Frequently Asked Questions

What is the current trend for interior design in 2025?
The short answer is that two directions are competing without a clear winner: sophisticated maximalism — intentional layering of pattern, texture, and collected objects — and warm minimalism, which keeps restrained structure but replaces cold surfaces with natural materials like oak, linen, and aged leather. Both are a direct reaction against the sterile, grey-white interiors that dominated the previous decade, and both reward considered purchasing over fast, trend-driven buying.
Is minimalism still in style?
Minimalism has evolved rather than disappeared. The cold, monochrome minimalism of 2015-era interiors has faded, but warm minimalism — which retains clean structure while introducing organic materials, natural textures, and a palette drawn from the natural world — is very much current. If minimalism appeals to you, the update is straightforward: replace grey with warm neutrals, introduce natural grain and texture, and let materials do the decorative work that objects might otherwise do.
What colors are trending in interior design right now?
The greige era has effectively ended. Colors appearing most consistently in design-forward interiors include deep burgundy and aged wine tones, evolved terracotta with ochre or brown undertones, deep olive and forest green, midnight blue, dusty rose used as a sophisticated neutral, and complex warm whites as backdrop rather than statement. The common thread is warmth and depth — colors that look different depending on the light and time of day, rather than flat, unchanging neutrals.
How do I update my home without following trends too literally?

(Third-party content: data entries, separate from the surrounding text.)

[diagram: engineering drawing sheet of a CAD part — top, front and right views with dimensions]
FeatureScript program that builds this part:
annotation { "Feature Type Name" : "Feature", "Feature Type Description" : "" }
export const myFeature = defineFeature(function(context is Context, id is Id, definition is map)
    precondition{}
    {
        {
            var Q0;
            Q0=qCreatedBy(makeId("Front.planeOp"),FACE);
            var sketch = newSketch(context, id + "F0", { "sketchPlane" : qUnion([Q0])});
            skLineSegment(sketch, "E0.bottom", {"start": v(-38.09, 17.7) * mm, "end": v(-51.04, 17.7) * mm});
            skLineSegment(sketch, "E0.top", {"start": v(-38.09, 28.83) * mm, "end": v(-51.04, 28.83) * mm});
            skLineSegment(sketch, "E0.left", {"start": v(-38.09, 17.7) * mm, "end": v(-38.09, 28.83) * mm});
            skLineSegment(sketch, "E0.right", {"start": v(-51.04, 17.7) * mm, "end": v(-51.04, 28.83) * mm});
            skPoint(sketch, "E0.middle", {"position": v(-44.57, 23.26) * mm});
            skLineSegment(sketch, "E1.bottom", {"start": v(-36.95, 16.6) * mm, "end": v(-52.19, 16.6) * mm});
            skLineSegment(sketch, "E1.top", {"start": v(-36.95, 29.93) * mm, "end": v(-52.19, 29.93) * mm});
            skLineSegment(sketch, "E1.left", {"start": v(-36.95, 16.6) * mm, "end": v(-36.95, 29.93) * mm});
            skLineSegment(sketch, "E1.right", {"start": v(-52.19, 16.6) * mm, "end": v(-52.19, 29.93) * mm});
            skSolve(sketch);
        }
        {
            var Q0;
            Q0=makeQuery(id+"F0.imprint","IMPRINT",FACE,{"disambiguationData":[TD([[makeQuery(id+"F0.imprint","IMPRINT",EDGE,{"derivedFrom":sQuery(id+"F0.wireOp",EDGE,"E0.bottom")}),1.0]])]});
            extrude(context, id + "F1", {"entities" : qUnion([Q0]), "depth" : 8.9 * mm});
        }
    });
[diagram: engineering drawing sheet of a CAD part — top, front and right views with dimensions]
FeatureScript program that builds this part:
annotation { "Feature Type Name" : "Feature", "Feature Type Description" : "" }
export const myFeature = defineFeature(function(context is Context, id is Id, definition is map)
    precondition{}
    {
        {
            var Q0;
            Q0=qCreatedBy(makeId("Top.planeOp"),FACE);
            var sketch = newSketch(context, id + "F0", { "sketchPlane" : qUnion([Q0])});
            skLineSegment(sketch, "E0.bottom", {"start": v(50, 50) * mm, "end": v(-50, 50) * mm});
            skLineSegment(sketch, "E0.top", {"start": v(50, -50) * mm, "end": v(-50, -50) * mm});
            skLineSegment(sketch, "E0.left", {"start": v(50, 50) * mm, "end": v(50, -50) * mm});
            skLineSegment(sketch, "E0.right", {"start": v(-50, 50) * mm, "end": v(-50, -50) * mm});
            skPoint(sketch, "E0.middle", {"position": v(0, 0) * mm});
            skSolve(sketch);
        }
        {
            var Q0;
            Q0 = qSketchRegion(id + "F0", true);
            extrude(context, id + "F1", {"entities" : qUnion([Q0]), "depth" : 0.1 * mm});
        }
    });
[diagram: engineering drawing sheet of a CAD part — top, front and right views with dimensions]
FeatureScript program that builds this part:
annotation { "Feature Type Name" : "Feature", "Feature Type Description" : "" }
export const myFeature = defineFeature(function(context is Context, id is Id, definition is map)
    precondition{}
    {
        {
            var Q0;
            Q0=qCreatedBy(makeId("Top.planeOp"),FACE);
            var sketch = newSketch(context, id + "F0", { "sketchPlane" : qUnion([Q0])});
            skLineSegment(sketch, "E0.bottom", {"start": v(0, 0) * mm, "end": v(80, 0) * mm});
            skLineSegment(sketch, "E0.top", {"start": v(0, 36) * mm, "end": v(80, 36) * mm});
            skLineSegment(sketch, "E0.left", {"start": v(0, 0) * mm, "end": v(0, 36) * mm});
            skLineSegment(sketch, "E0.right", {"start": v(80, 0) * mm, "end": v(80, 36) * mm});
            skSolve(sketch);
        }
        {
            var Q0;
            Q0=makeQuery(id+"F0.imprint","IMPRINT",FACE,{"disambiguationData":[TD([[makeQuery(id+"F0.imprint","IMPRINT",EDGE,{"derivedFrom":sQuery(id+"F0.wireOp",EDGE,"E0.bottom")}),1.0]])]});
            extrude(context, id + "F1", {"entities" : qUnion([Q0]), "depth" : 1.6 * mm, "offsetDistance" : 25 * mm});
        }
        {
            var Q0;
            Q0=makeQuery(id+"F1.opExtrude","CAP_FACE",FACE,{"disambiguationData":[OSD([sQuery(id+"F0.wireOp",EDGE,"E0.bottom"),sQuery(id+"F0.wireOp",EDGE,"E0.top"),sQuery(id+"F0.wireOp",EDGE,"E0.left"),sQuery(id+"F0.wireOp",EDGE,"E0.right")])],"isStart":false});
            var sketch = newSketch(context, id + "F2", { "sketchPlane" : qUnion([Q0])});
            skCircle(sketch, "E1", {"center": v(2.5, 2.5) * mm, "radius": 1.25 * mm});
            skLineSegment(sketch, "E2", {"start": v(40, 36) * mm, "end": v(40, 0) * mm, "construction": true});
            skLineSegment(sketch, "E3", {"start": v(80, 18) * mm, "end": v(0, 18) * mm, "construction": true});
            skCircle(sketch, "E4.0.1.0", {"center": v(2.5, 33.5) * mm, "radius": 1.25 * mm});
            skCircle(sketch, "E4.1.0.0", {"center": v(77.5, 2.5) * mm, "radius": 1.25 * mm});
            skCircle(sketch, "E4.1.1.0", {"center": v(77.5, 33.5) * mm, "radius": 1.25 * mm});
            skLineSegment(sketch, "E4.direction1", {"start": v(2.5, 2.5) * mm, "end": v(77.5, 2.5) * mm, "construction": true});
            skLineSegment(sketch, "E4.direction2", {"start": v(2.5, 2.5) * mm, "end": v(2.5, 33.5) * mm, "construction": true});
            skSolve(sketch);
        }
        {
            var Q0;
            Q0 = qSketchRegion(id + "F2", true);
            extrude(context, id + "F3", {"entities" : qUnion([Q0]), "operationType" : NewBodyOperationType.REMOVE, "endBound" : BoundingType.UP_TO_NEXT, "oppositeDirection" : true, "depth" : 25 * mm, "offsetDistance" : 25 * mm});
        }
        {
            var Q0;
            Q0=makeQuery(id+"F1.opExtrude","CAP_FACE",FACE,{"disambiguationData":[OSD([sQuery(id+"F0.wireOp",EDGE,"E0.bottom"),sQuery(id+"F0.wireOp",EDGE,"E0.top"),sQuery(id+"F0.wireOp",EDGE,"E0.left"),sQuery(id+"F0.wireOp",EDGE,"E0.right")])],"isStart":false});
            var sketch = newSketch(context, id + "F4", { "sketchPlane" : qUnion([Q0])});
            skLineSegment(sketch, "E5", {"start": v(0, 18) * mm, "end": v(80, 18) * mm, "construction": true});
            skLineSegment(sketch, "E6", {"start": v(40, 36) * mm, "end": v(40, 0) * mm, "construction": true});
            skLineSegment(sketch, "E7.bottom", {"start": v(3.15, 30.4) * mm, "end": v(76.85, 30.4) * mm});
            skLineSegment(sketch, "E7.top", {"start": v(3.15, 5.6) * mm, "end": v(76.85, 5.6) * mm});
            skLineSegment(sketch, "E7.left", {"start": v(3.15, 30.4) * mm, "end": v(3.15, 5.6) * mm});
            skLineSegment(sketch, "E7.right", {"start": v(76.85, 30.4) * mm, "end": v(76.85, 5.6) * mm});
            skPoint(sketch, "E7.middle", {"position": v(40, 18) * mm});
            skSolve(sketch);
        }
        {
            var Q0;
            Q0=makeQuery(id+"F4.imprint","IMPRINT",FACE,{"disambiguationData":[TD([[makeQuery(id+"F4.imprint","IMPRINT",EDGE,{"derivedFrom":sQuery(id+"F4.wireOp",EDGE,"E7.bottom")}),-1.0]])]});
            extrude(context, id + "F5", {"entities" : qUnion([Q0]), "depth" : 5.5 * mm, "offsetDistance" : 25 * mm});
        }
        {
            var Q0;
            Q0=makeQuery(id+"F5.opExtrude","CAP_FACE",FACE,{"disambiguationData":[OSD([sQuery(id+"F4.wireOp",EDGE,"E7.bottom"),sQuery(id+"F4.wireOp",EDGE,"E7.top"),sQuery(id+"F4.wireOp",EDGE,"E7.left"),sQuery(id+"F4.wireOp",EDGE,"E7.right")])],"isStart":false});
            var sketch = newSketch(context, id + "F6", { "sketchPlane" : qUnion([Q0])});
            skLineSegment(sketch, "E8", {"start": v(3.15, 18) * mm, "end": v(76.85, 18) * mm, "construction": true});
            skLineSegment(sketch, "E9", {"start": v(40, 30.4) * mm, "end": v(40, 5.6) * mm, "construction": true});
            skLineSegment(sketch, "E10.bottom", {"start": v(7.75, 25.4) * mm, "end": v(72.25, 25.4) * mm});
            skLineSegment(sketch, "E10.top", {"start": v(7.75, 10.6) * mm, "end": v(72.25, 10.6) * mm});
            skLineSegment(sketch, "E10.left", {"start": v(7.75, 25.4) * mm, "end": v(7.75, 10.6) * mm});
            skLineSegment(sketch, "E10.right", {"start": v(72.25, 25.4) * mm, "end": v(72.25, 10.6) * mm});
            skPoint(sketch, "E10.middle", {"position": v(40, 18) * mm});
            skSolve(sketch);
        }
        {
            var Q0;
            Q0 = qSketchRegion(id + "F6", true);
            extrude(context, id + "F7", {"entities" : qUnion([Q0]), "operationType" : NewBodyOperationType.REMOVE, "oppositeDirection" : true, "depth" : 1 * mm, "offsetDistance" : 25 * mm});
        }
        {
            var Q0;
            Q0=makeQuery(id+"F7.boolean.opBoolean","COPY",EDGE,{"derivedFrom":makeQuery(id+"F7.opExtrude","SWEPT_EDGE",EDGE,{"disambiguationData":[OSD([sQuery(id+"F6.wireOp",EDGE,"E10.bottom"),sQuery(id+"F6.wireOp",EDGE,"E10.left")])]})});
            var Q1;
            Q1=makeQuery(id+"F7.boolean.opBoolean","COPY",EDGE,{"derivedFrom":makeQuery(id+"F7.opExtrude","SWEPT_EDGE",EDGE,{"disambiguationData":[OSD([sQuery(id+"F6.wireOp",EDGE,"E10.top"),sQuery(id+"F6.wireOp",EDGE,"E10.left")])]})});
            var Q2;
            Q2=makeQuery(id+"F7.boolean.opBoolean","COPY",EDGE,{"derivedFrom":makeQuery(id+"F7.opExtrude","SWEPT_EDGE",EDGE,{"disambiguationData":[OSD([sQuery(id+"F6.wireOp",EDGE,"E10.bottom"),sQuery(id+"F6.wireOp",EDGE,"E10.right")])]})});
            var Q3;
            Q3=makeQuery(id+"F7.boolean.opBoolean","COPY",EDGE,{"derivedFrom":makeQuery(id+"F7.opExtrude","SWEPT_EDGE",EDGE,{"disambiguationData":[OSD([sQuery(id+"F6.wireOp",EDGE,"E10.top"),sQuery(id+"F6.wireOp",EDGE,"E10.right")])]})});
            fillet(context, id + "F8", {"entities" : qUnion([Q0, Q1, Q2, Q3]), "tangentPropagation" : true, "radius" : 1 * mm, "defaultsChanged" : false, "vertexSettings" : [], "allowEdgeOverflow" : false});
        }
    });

Focus on materials and lighting before color and accessories. Swap synthetic or simulated materials for one authentic one — a real wool rug, a solid wood piece of furniture, a natural linen curtain. Fix the lighting so it’s warm and layered rather than relying on a single overhead source. Edit the room before adding anything new. These changes align with every direction current interior design is moving, without tying you to any specific trend that may date in two years.
Is maximalism back, and how is it different from just having a lot of stuff?
Sophisticated maximalism is back, and the difference between it and clutter is intentionality. A maximalist room in the current mode has been edited — every object has been chosen, every pattern has been considered in relation to the others, and the overall effect is rich and layered rather than random and overwhelming. The test is whether removing any single element would make the room feel more or less complete. In good maximalism, removing things makes the room feel emptier and less itself. In clutter, removing things creates relief.
What’s the biggest mistake homeowners make when trying to follow interior design trends?
Buying accessories before fixing the fundamentals. Paint, lighting, and key furniture pieces define a room. Cushions, throws, and decorative objects support what’s already there — they can’t do the work of a good sofa, a well-chosen rug, or a properly considered light source. The most common pattern in rooms that feel almost right but not quite is excellent accessories sitting in a room where the fundamentals haven’t been addressed. Start with the bones, then style around them.